Her research interest is in nano-catalysis. In 2017, this Saudi scientist discovered that by using the simple molecule of citrate ions (from citric acid) you could stabilize and control the structure of gold nanoparticles.
Using this new discovery, the findings showed that gold can carry drugs through the body without chemical side effects. Attaching antibodies can guide the nanoparticles to specific cells that need treatment. Her findings have had an impact on environmental chemistry where it may also be used for water purification or methods for capturing CO2 emissions.

Dr. Nouf Al-Numair
Molecular bioinformatics scientist
Dubbed the DNA decoder, her research focuses on predicting the early emergence of diseases through genetic mutations.
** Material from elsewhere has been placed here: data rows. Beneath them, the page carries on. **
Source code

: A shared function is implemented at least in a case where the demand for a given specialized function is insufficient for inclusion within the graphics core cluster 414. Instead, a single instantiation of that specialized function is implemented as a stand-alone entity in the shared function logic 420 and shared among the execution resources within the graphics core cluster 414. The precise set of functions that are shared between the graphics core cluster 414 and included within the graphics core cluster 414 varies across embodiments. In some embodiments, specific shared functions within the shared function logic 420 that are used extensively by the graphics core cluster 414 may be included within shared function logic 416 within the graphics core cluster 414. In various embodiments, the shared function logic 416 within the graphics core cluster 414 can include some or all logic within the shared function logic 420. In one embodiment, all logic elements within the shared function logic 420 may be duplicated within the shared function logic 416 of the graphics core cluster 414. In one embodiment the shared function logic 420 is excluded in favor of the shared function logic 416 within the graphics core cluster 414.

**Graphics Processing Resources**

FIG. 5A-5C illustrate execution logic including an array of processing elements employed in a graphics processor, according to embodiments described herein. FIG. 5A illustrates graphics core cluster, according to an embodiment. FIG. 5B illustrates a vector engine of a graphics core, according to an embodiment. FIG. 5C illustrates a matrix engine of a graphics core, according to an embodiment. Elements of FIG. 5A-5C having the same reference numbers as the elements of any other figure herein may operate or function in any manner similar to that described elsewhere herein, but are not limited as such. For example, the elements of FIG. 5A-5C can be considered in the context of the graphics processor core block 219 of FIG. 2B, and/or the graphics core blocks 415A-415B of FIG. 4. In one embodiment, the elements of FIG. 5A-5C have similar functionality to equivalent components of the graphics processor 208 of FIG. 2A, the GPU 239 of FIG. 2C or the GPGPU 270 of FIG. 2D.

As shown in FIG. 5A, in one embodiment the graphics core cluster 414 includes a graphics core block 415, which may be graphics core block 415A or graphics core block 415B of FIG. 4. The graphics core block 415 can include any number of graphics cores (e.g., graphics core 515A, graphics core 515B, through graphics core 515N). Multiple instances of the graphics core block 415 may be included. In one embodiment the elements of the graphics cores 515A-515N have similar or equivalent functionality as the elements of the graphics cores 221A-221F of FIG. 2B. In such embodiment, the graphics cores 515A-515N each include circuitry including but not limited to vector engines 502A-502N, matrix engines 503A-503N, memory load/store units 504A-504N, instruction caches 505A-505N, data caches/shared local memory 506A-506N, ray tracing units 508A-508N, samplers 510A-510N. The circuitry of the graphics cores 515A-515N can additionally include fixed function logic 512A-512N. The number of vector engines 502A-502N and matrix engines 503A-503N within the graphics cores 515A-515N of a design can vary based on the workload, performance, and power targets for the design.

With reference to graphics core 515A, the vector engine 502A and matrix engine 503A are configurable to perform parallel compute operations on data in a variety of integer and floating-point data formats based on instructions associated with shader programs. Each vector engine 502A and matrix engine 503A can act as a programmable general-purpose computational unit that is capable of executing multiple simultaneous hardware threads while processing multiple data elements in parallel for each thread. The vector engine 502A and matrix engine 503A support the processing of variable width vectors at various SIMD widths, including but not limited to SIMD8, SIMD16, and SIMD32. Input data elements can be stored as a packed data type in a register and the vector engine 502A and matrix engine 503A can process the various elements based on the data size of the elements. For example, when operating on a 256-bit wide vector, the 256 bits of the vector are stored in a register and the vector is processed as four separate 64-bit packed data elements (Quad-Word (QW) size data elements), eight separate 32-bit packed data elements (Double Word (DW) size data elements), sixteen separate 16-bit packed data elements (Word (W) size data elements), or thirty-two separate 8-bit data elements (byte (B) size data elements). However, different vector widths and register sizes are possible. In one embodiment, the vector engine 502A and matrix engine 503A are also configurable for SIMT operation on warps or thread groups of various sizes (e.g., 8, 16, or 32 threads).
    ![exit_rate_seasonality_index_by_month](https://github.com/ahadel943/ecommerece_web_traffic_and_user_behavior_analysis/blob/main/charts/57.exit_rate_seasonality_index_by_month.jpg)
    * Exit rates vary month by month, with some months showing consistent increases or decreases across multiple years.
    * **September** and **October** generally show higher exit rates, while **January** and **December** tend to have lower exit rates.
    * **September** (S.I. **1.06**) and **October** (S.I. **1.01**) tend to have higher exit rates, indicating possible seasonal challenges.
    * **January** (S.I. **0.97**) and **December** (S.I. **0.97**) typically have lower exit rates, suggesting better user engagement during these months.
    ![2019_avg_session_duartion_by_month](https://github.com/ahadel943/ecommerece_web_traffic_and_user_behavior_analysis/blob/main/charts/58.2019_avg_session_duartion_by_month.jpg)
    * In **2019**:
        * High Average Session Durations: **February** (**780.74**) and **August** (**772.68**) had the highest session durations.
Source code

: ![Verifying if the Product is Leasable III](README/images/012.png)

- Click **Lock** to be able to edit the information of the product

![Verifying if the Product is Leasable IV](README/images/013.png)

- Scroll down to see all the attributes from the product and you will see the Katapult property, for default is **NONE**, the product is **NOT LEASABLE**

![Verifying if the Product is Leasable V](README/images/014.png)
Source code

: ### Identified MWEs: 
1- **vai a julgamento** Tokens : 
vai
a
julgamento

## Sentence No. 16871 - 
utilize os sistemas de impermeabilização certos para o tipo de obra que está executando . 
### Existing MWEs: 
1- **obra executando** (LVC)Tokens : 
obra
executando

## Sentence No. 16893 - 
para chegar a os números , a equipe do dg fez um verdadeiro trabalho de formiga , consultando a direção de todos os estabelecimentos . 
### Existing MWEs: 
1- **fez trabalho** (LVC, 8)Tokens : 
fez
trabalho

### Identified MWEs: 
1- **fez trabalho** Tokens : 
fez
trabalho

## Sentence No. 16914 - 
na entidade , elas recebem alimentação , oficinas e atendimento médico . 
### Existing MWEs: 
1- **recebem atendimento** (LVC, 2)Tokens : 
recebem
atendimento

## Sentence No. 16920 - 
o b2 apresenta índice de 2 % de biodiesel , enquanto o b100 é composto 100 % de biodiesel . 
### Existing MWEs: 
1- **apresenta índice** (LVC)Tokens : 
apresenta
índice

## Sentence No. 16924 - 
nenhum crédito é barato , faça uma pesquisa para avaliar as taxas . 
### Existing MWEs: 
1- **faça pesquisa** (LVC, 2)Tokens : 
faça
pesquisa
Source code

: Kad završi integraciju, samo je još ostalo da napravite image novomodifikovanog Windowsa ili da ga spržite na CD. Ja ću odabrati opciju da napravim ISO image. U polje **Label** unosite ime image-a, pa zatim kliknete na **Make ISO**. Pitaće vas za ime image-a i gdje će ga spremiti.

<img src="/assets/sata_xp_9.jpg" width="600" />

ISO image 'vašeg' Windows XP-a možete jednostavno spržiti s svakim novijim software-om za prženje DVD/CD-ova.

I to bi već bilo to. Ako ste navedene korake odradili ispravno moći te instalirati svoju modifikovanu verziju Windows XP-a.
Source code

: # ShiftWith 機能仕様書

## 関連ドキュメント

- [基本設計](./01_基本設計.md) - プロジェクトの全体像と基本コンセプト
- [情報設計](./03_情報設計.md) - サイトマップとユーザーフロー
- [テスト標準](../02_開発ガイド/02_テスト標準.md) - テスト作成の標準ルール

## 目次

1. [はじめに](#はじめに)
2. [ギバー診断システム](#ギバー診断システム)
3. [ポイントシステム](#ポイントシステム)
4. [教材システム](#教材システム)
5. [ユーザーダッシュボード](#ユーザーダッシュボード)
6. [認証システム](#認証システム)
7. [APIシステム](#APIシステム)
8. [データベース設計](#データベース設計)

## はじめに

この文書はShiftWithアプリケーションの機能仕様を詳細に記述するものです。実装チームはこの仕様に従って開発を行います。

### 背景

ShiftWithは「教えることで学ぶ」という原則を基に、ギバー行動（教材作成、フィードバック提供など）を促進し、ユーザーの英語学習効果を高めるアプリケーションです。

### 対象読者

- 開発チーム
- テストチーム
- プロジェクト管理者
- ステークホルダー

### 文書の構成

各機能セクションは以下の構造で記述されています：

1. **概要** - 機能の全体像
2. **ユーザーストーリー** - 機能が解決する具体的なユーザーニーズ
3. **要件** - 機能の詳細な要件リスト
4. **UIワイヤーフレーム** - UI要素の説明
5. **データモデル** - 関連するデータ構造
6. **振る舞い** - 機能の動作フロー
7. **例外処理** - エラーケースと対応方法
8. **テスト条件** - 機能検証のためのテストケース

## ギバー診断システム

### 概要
She has achieved this by merging molecular genetics and computer programming to predict the effects of mutations and provide patients with a personalized medical approach to treatment.
Using more than seven programming languages to analyze human genes, she has successfully published a number of papers with the findings.
Dr. Nouf pursued her career in STEM and is the first Saudi scientist to major in molecular genetics and programming biological information.